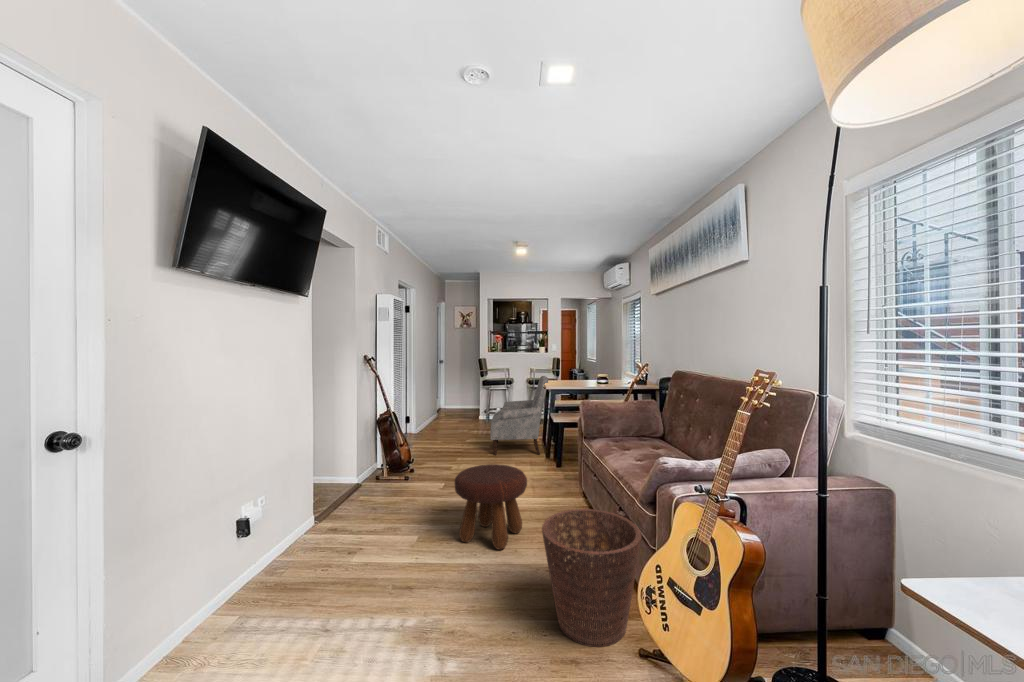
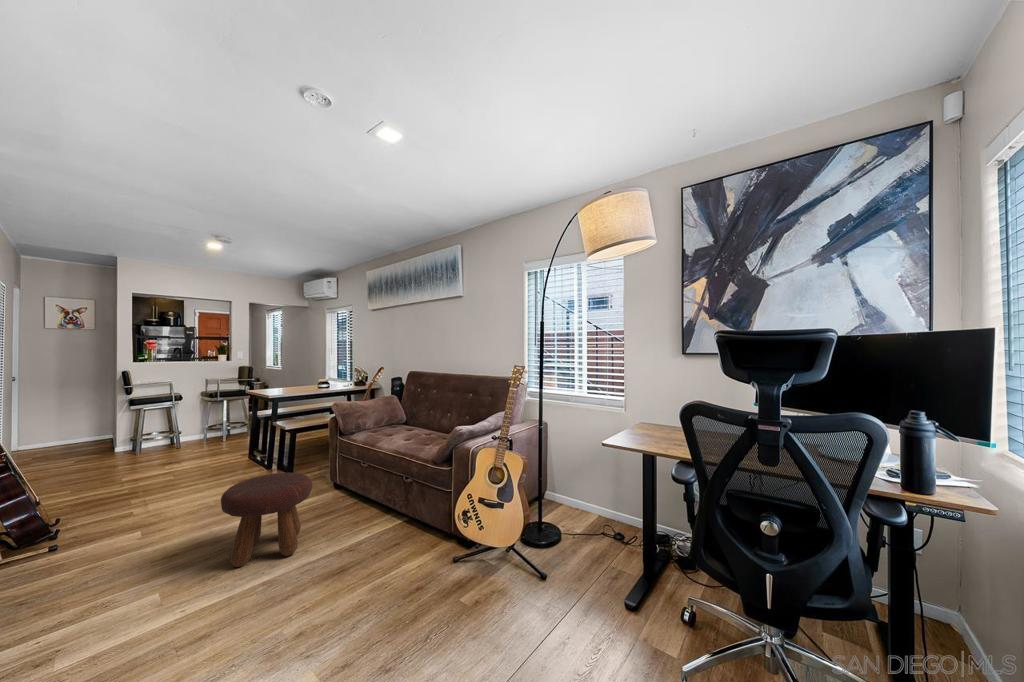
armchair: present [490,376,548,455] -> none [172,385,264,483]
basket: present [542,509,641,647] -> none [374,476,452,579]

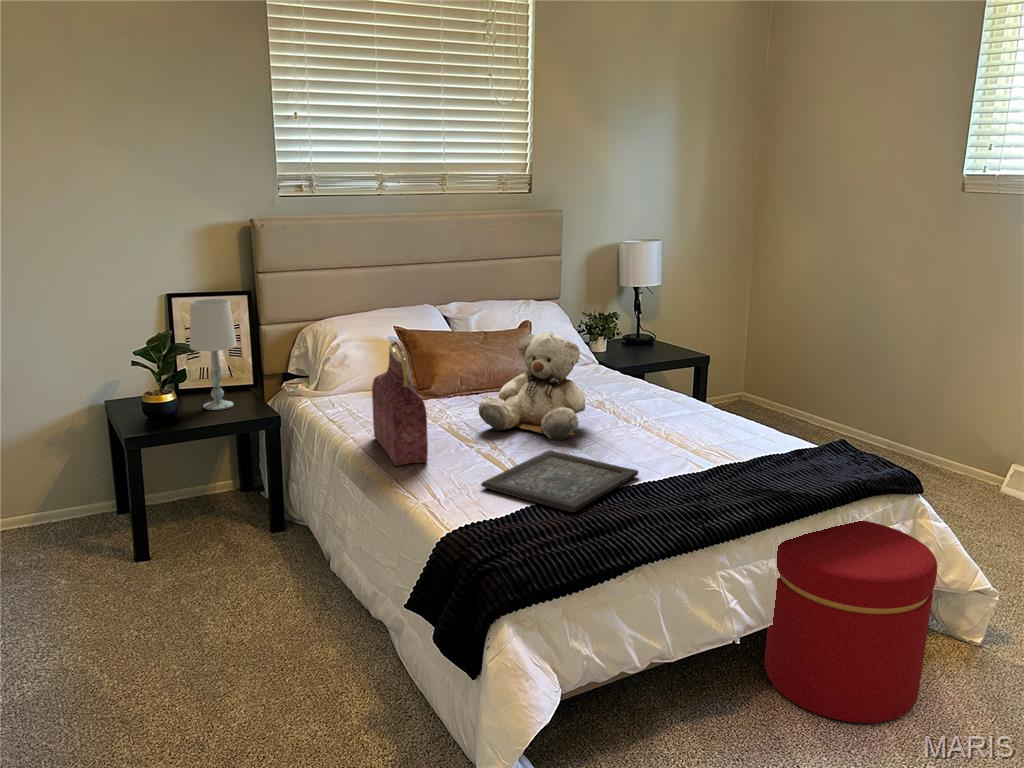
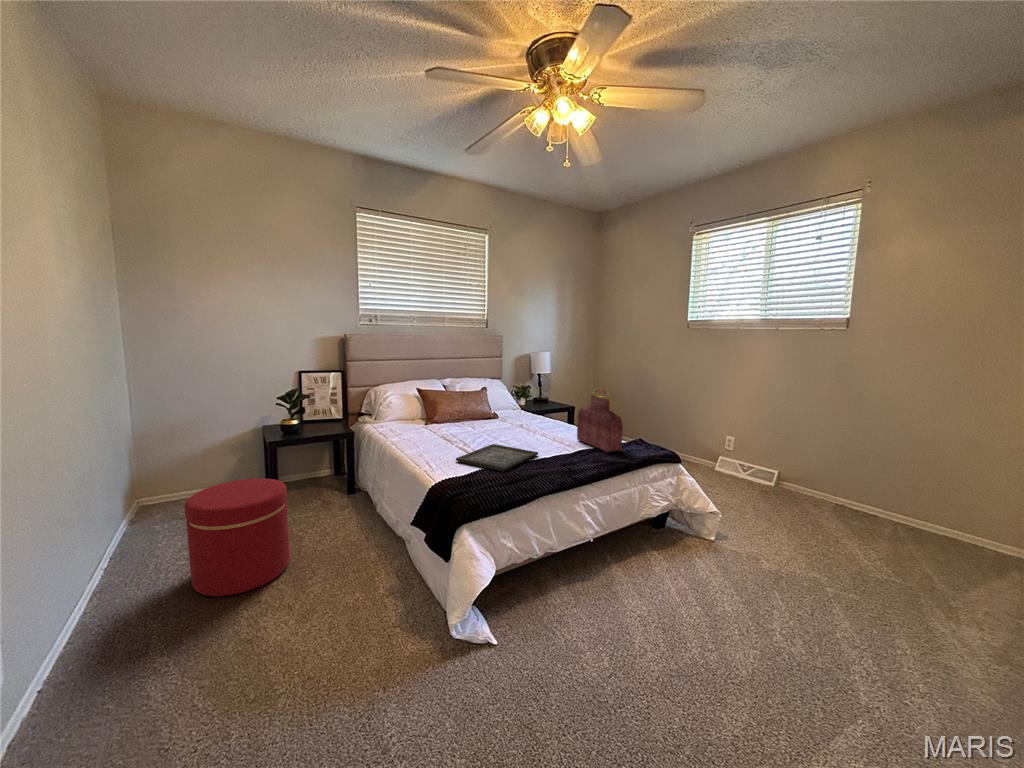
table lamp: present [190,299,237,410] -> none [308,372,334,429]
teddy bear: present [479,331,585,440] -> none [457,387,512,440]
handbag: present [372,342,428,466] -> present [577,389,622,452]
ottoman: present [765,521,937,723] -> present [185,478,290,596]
========================================================================
- [What needs to be done]: Output all the material exactly. The pictures are to be left out.

- [Answer space]:
armchair: present [490,376,548,455] -> none [172,385,264,483]
basket: present [542,509,641,647] -> none [374,476,452,579]

table lamp: present [190,299,237,410] -> none [308,372,334,429]
teddy bear: present [479,331,585,440] -> none [457,387,512,440]
handbag: present [372,342,428,466] -> present [577,389,622,452]
ottoman: present [765,521,937,723] -> present [185,478,290,596]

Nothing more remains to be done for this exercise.